» **Problem description**
From the records below, extract only the lines running from the line with "Transform essay grading" to the line with "Topic discovery |", both lines included, reproducing them exactly.
· · ·
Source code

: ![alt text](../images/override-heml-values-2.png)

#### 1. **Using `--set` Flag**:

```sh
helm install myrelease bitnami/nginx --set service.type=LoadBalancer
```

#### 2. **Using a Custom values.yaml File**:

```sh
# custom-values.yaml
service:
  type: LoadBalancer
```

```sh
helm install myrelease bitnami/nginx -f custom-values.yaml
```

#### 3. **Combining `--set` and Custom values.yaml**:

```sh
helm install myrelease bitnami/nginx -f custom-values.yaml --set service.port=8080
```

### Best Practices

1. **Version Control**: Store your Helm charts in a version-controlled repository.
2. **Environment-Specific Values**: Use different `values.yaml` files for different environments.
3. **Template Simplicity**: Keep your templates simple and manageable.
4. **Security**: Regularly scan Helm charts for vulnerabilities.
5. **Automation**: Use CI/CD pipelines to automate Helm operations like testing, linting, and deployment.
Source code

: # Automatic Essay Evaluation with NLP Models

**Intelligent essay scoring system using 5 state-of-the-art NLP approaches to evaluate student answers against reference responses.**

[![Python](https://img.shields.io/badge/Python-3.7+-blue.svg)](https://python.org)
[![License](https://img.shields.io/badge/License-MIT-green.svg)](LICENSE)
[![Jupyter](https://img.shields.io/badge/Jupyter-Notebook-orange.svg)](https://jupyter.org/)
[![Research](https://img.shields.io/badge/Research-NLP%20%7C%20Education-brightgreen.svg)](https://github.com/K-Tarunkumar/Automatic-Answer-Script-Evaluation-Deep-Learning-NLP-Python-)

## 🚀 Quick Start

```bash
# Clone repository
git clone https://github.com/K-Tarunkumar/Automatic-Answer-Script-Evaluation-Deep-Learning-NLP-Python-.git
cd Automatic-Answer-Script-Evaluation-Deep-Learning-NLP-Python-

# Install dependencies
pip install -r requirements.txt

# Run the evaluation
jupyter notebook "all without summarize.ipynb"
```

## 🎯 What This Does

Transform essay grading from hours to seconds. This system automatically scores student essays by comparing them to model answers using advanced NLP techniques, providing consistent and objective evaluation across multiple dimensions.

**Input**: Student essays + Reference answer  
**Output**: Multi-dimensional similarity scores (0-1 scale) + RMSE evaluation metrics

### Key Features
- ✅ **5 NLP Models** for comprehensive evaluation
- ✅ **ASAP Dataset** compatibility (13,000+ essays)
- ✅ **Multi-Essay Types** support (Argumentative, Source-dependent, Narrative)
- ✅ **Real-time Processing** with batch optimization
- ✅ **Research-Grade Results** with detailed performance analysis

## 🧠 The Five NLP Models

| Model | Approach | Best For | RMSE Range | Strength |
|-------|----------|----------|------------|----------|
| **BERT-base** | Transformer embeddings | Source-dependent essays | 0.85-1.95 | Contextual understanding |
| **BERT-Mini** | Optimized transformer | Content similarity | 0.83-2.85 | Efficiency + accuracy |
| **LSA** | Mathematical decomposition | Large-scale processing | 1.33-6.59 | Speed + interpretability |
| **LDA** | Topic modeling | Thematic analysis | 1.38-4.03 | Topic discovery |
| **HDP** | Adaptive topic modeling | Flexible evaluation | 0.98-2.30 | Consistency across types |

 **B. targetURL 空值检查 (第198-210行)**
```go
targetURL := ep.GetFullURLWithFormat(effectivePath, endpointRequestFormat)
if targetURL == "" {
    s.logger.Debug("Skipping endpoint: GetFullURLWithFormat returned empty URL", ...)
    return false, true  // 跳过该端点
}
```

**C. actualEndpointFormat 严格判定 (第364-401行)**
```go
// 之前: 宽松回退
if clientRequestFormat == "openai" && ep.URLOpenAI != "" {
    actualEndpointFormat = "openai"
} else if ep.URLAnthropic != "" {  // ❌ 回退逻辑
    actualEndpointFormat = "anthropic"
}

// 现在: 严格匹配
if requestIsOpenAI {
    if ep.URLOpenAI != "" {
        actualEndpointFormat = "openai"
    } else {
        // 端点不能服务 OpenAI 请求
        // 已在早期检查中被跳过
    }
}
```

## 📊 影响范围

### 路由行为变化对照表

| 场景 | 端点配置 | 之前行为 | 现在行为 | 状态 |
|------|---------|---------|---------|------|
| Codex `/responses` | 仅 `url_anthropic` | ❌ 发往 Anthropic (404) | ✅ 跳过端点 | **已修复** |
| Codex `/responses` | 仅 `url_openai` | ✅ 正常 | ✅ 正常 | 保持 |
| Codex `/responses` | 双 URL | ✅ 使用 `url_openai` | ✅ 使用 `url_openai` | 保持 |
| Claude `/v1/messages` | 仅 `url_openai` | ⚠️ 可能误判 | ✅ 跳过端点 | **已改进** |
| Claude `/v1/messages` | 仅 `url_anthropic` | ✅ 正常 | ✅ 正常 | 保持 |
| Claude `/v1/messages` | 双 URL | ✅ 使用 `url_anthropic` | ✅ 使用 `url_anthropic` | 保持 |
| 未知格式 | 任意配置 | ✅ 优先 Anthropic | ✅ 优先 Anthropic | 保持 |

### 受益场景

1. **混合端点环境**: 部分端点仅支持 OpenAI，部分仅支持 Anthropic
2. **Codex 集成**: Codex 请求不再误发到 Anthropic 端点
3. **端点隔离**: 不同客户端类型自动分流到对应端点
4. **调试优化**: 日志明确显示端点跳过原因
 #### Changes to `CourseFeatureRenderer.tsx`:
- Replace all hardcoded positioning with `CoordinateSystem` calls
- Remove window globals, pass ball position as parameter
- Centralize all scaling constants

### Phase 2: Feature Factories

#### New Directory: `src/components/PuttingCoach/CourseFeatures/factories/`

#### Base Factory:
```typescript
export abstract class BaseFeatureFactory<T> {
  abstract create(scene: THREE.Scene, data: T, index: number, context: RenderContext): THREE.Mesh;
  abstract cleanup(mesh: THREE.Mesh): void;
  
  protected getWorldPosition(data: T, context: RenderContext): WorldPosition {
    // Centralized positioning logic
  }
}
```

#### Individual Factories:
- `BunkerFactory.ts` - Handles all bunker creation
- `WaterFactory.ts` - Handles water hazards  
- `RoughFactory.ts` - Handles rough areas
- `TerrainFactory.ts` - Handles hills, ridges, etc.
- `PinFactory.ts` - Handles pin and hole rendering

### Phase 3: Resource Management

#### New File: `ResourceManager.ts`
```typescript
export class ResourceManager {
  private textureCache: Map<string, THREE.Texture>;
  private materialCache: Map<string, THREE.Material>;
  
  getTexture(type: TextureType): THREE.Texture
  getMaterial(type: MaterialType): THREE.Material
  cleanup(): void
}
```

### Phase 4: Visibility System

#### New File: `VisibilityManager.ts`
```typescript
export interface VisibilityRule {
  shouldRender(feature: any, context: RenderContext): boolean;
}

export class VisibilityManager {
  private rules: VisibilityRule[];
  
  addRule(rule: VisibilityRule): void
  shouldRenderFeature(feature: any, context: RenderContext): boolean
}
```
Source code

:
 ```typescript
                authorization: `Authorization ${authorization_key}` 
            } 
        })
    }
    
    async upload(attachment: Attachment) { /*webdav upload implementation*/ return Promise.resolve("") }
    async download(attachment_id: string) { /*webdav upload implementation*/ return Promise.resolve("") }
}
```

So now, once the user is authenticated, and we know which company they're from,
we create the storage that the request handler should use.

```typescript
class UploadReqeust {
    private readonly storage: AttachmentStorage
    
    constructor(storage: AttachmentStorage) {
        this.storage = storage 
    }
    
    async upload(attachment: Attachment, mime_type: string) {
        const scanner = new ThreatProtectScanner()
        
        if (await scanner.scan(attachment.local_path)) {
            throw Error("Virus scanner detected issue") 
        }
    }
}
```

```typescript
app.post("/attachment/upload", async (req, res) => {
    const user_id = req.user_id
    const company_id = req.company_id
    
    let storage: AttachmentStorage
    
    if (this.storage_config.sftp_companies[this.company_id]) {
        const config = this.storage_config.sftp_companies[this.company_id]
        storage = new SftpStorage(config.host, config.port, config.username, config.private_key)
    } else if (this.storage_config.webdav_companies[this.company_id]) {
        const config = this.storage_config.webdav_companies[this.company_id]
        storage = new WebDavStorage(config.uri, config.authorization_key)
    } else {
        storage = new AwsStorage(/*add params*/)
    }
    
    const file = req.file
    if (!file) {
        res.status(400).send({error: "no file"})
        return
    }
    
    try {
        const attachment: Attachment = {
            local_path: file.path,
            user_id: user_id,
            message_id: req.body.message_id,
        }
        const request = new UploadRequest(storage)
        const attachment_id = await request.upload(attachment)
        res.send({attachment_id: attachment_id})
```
· · ·
» **Answer for this exercise**
Transform essay grading from hours to seconds. This system automatically scores student essays by comparing them to model answers using advanced NLP techniques, providing consistent and objective evaluation across multiple dimensions.

**Input**: Student essays + Reference answer  
**Output**: Multi-dimensional similarity scores (0-1 scale) + RMSE evaluation metrics

### Key Features
- ✅ **5 NLP Models** for comprehensive evaluation
- ✅ **ASAP Dataset** compatibility (13,000+ essays)
- ✅ **Multi-Essay Types** support (Argumentative, Source-dependent, Narrative)
- ✅ **Real-time Processing** with batch optimization
- ✅ **Research-Grade Results** with detailed performance analysis

## 🧠 The Five NLP Models

| Model | Approach | Best For | RMSE Range | Strength |
|-------|----------|----------|------------|----------|
| **BERT-base** | Transformer embeddings | Source-dependent essays | 0.85-1.95 | Contextual understanding |
| **BERT-Mini** | Optimized transformer | Content similarity | 0.83-2.85 | Efficiency + accuracy |
| **LSA** | Mathematical decomposition | Large-scale processing | 1.33-6.59 | Speed + interpretability |
| **LDA** | Topic modeling | Thematic analysis | 1.38-4.03 | Topic discovery |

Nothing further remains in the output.